Personal information
- Full name: Émile Louis Friol
- Born: 9 March 1881 Lyon, France
- Died: 16 November 1916 (aged 35) Amiens, France

Team information
- Discipline: Track
- Role: Rider
- Rider type: Sprinter

Medal record
Men's track cycling
Representing France
World Championships
| Gold medal – first place | 1907 Paris | Sprint |
| Gold medal – first place | 1910 Brussels | Sprint |
| Bronze medal – third place | 1906 Geneva | Sprint |

= Émile Friol =

French track cyclist

Émile Louis Friol (9 March 1881 – 16 November 1916) was a French track cyclist.

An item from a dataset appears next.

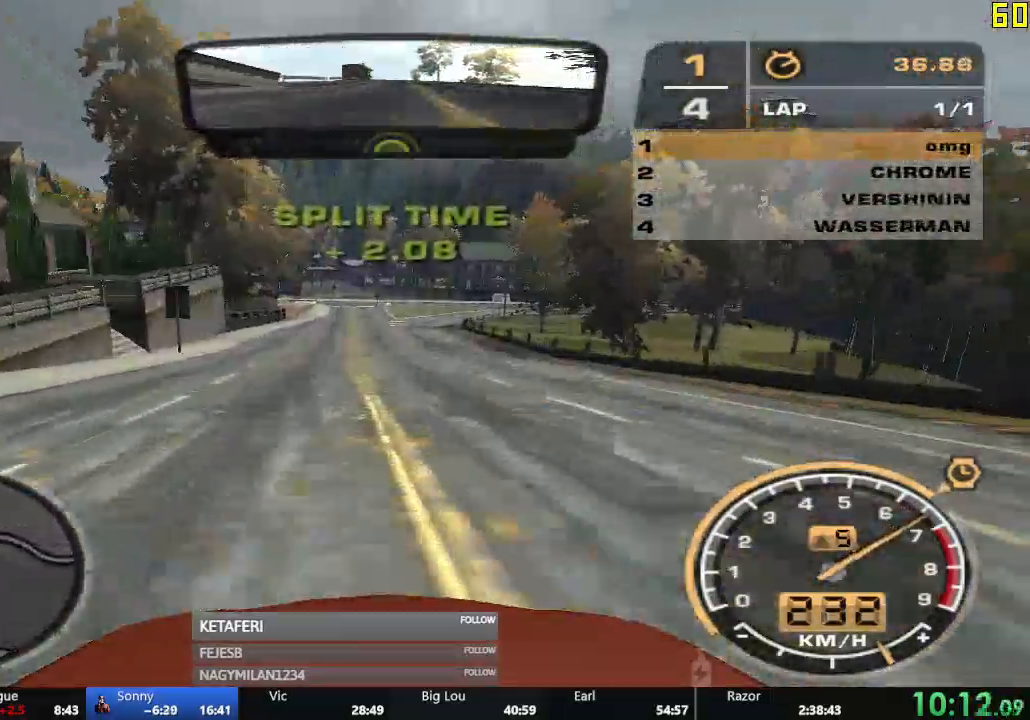
{"buttons": ["R2"], "left_stick": "center", "events": []}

He won the sprint event in 1907 and the 1910 UCI Track Cycling World Championships and to a bronze medal in 1906. He also won the European sprint championships in 1907 and 1910 and the French national sprint championships five times: in 1904, 1906, 1907, 1910 and 1913. Other notable victories of his include the Grand Prix de Paris in 1905, 1907, 1909 and 1910, the Grand Prix de Reims in 1907 and 1910, the Grand Prix de l'UVF in 1908, 1910 and 1911 and the 1910 Grand Prix de Buffalo.

In 1916 Friol died during his service as a soldier in the First World War on the Western Front after being hit by a bomb while driving a motorcycle.